DHAKA DAY 1
After a 2AM wake up call and a 2:30 cab ride to DEL (which turned out to be WAY earlier than necessary for my 5:45 flight), I was pretty exhausted when we finally rolled up to the Dhaka airport gate. Let me say that flying Air India felt a bit like stepping back in time...but not far enough back to when service was given with a smile. Old plane, bland food, grumpy attendants. But who cares - it was just two hours!
Zubayr and his Father-in-law, Professor Huq, met me at the Airport. It was a bit of a comedy of errors trying to meet up at the VIP lounge, especially as I arrived 30 minutes early! ("no, I really am on the list - can you check again? - Maaaatthew Azzaaara - oh, forget it"), but Professor Huq eventually saw me. It was great seeing Zubayr again after 5 years. I think he got younger. I definitely didn't.
The weather is cooler here than in Delhi, about 85 degrees F, but very humid.
We went to Professor Huq's apartment at the University of Dhaka, where we had an amazing home-cooked breakfast waiting for us courtesy of Mrs. Huq.
Breakfast! Professor Huq, Zubayr, myself
After completely stuffing ourselves, Zubayr showed me around Dhaka a bit. Let me say that if I thought Delhi was vibrant, Dhaka is even more so! A riot of activity and color and sound - horns and bicycle-rickshaw bells, people calling to each other, chattering birds. Really a feast for the senses. The bicycle rickshaws are all ornately painted, and they weave in and out between the autorickshaws (called "tuk-tuks" in Bangkok for those who have been there), cars, trucks, buses, carts, and walkers.

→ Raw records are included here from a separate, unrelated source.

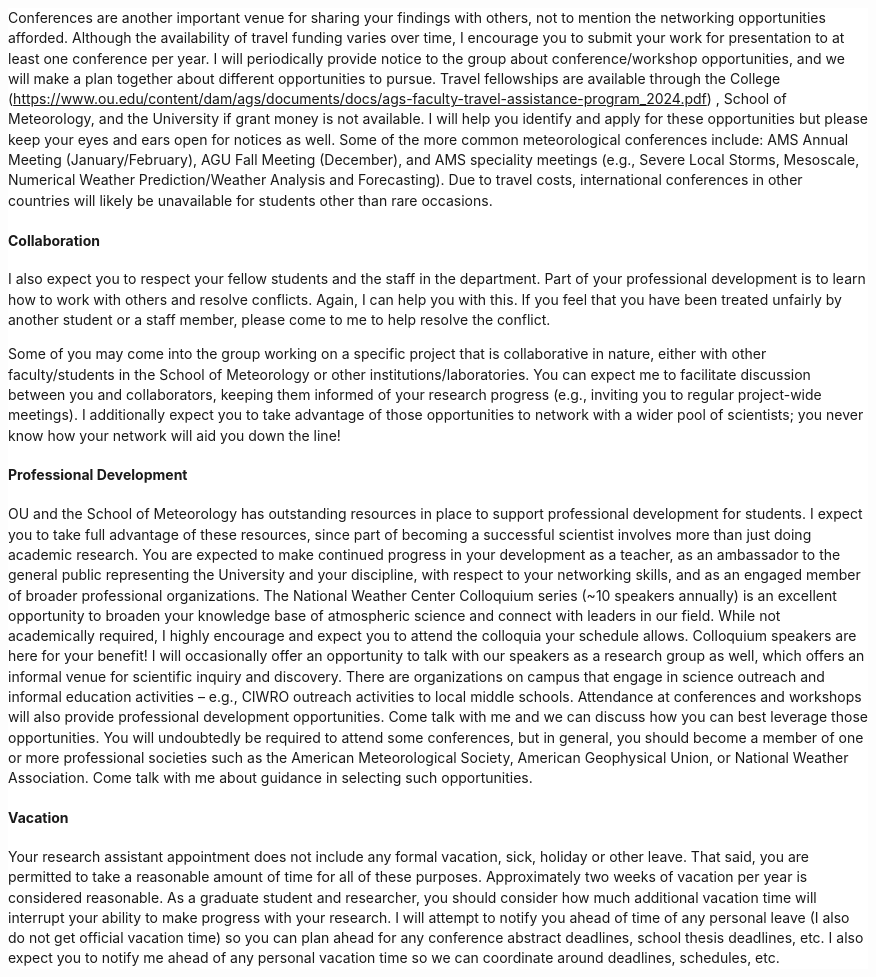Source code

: Conferences are another important venue for sharing your findings with others, not to mention the networking opportunities afforded. Although the availability of travel funding varies over time, I encourage you to submit your work for presentation to at least one conference per year. I will periodically provide notice to the group about conference/workshop opportunities, and we will make a plan together about different opportunities to pursue. Travel fellowships are available through the College (https://www.ou.edu/content/dam/ags/documents/docs/ags-faculty-travel-assistance-program_2024.pdf) , School of Meteorology, and the University if grant money is not available. I will help you identify and apply for these opportunities but please keep your eyes and ears open for notices as well. Some of the more common meteorological conferences include: AMS Annual Meeting (January/February), AGU Fall Meeting (December), and AMS speciality meetings (e.g., Severe Local Storms, Mesoscale, Numerical Weather Prediction/Weather Analysis and Forecasting). Due to travel costs, international conferences in other countries will likely be unavailable for students other than rare occasions. 

<h4>Collaboration</h4>
I also expect you to respect your fellow students and the staff in the department. Part of your professional development is to learn how to work with others and resolve conflicts. Again, I can help you with this. If you feel that you have been treated unfairly by another student or a staff member, please come to me to help resolve the conflict.

Some of you may come into the group working on a specific project that is collaborative in nature, either with other faculty/students in the School of Meteorology or other institutions/laboratories. You can expect me to facilitate discussion between you and collaborators, keeping them informed of your research progress (e.g., inviting you to regular project-wide meetings). I additionally expect you to take advantage of those opportunities to network with a wider pool of scientists; you never know how your network will aid you down the line! 

<h4>Professional Development</h4>
OU and the School of Meteorology has outstanding resources in place to support professional development for students. I expect you to take full advantage of these resources, since part of becoming a successful scientist involves more than just doing academic research. You are expected to make continued progress in your development as a teacher, as an ambassador to the general public representing the University and your discipline, with respect to your networking skills, and as an engaged member of broader professional organizations. The National Weather Center Colloquium series (~10 speakers annually) is an excellent opportunity to broaden your knowledge base of atmospheric science and connect with leaders in our field. While not academically required, I highly encourage and expect you to attend the colloquia your schedule allows. Colloquium speakers are here for your benefit! I will occasionally offer an opportunity to talk with our speakers as a research group as well, which offers an informal venue for scientific inquiry and discovery. There are organizations on campus that engage in science outreach and informal education activities – e.g., CIWRO outreach activities to local middle schools. Attendance at conferences and workshops will also provide professional development opportunities. Come talk with me and we can discuss how you can best leverage those opportunities. You will undoubtedly be required to attend some conferences, but in general, you should become a member of one or more professional societies such as the American Meteorological Society, American Geophysical Union, or National Weather Association. Come talk with me about guidance in selecting such opportunities.

<h4>Vacation</h4>
Your research assistant appointment does not include any formal vacation, sick, holiday or other leave. That said, you are permitted to take a reasonable amount of time for all of these purposes. Approximately two weeks of vacation per year is considered reasonable. As a graduate student and researcher, you should consider how much additional vacation time will interrupt your ability to make progress with your research. I will attempt to notify you ahead of time of any personal leave (I also do not get official vacation time) so you can plan ahead for any conference abstract deadlines, school thesis deadlines, etc. I also expect you to notify me ahead of any personal vacation time so we can coordinate around deadlines, schedules, etc. 
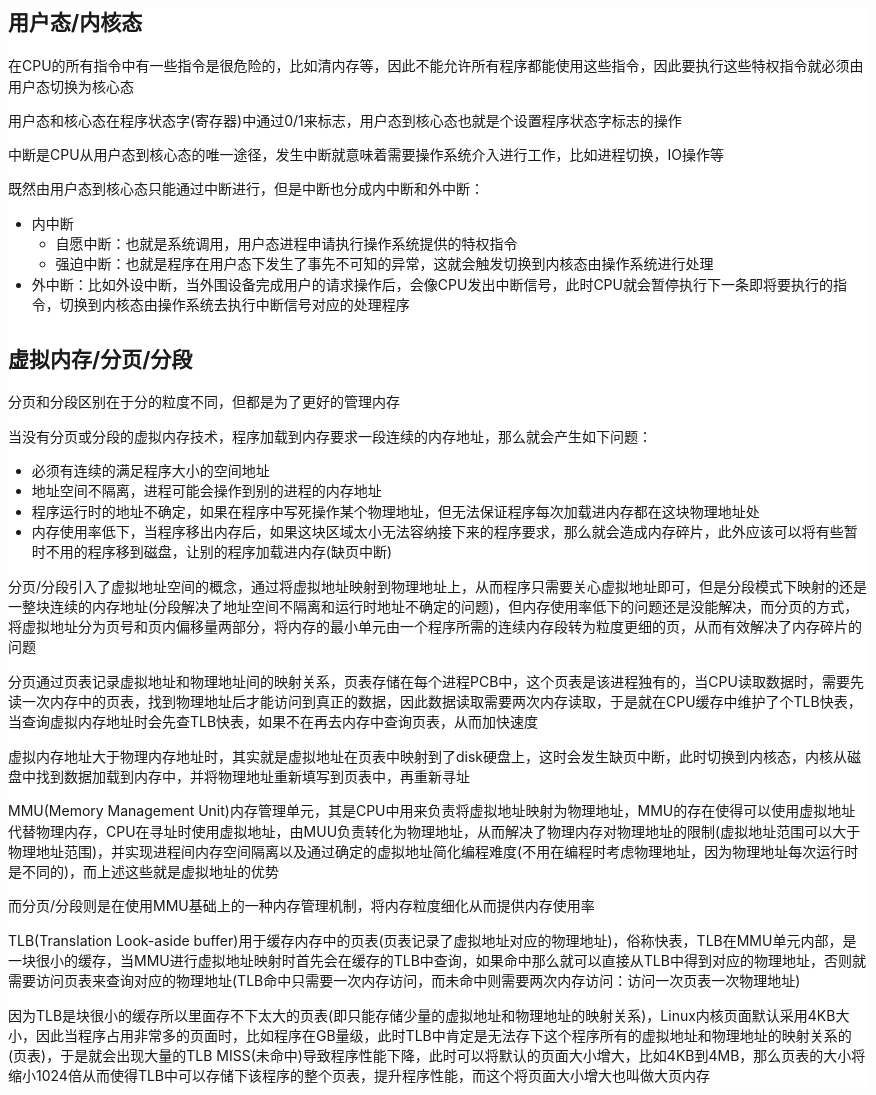 ## 用户态/内核态

在CPU的所有指令中有一些指令是很危险的，比如清内存等，因此不能允许所有程序都能使用这些指令，因此要执行这些特权指令就必须由用户态切换为核心态

用户态和核心态在程序状态字(寄存器)中通过0/1来标志，用户态到核心态也就是个设置程序状态字标志的操作

中断是CPU从用户态到核心态的唯一途径，发生中断就意味着需要操作系统介入进行工作，比如进程切换，IO操作等

既然由用户态到核心态只能通过中断进行，但是中断也分成内中断和外中断：
- 内中断
  - 自愿中断：也就是系统调用，用户态进程申请执行操作系统提供的特权指令
  - 强迫中断：也就是程序在用户态下发生了事先不可知的异常，这就会触发切换到内核态由操作系统进行处理
- 外中断：比如外设中断，当外围设备完成用户的请求操作后，会像CPU发出中断信号，此时CPU就会暂停执行下一条即将要执行的指令，切换到内核态由操作系统去执行中断信号对应的处理程序

## 虚拟内存/分页/分段

分页和分段区别在于分的粒度不同，但都是为了更好的管理内存

当没有分页或分段的虚拟内存技术，程序加载到内存要求一段连续的内存地址，那么就会产生如下问题：
- 必须有连续的满足程序大小的空间地址
- 地址空间不隔离，进程可能会操作到别的进程的内存地址
- 程序运行时的地址不确定，如果在程序中写死操作某个物理地址，但无法保证程序每次加载进内存都在这块物理地址处
- 内存使用率低下，当程序移出内存后，如果这块区域太小无法容纳接下来的程序要求，那么就会造成内存碎片，此外应该可以将有些暂时不用的程序移到磁盘，让别的程序加载进内存(缺页中断)

分页/分段引入了虚拟地址空间的概念，通过将虚拟地址映射到物理地址上，从而程序只需要关心虚拟地址即可，但是分段模式下映射的还是一整块连续的内存地址(分段解决了地址空间不隔离和运行时地址不确定的问题)，但内存使用率低下的问题还是没能解决，而分页的方式，将虚拟地址分为页号和页内偏移量两部分，将内存的最小单元由一个程序所需的连续内存段转为粒度更细的页，从而有效解决了内存碎片的问题

分页通过页表记录虚拟地址和物理地址间的映射关系，页表存储在每个进程PCB中，这个页表是该进程独有的，当CPU读取数据时，需要先读一次内存中的页表，找到物理地址后才能访问到真正的数据，因此数据读取需要两次内存读取，于是就在CPU缓存中维护了个TLB快表，当查询虚拟内存地址时会先查TLB快表，如果不在再去内存中查询页表，从而加快速度

虚拟内存地址大于物理内存地址时，其实就是虚拟地址在页表中映射到了disk硬盘上，这时会发生缺页中断，此时切换到内核态，内核从磁盘中找到数据加载到内存中，并将物理地址重新填写到页表中，再重新寻址

MMU(Memory Management Unit)内存管理单元，其是CPU中用来负责将虚拟地址映射为物理地址，MMU的存在使得可以使用虚拟地址代替物理内存，CPU在寻址时使用虚拟地址，由MUU负责转化为物理地址，从而解决了物理内存对物理地址的限制(虚拟地址范围可以大于物理地址范围)，并实现进程间内存空间隔离以及通过确定的虚拟地址简化编程难度(不用在编程时考虑物理地址，因为物理地址每次运行时是不同的)，而上述这些就是虚拟地址的优势

而分页/分段则是在使用MMU基础上的一种内存管理机制，将内存粒度细化从而提供内存使用率

TLB(Translation Look-aside buffer)用于缓存内存中的页表(页表记录了虚拟地址对应的物理地址)，俗称快表，TLB在MMU单元内部，是一块很小的缓存，当MMU进行虚拟地址映射时首先会在缓存的TLB中查询，如果命中那么就可以直接从TLB中得到对应的物理地址，否则就需要访问页表来查询对应的物理地址(TLB命中只需要一次内存访问，而未命中则需要两次内存访问：访问一次页表一次物理地址)

因为TLB是块很小的缓存所以里面存不下太大的页表(即只能存储少量的虚拟地址和物理地址的映射关系)，Linux内核页面默认采用4KB大小，因此当程序占用非常多的页面时，比如程序在GB量级，此时TLB中肯定是无法存下这个程序所有的虚拟地址和物理地址的映射关系的(页表)，于是就会出现大量的TLB MISS(未命中)导致程序性能下降，此时可以将默认的页面大小增大，比如4KB到4MB，那么页表的大小将缩小1024倍从而使得TLB中可以存储下该程序的整个页表，提升程序性能，而这个将页面大小增大也叫做大页内存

We first saw the Shaheed Minar, a monument dedicated to those who died in the Bengali Language Movement of 1952, one of the events leading to the successful struggle for independence from Pakistan in 1971 - the Bangladesh Liberation War, probably the single most important event in the cultural memory of this country. After the Partition of India in 1947, the Dominion of Pakistan was created, and what is now Bangladesh was named East Bengal and renamed East Pakistan a few years later. After over 20 years of internal conflict over language (Pakistan had declared Urdu the single language despite the fact that the majority of those in the East spoke Bengali) and unequal representation in government, East Pakistan (backed by India) seceded in an extremely violent and bloody war. Students played a significant role in leading the secession, and to this day University of Dhaka students take pride in their continued political activism, as evidenced by their role in the Shahbag Protests this year - which was really a sort of conclusion of the Liberation War, 42 years later - and evidenced by statues and art on the grounds of the University itself.
Me at the Shaheed Minar |
"Undefeated Bangla" Monument at University of Dhaka |
Artwork celebrating the students' role in civil protests |
We also took a walk through the School of Fine Arts, and down the street to Shahbag Square, home of the aforementioned protests of a few months ago.
Rickshaw Driver |
Political Paintings in front of the School of Fine Arts |
In Shahbag Square |
After a quick lunch, we met with Mridul and Rubayat, friends of Zubayr's, and shared some great discussion about their work in Global Development, very much aligned with the sort of work I'll be doing with CARE. We had a late dinner at a Mexican restaurant (!) called El Toro, after which we called it a very productive day.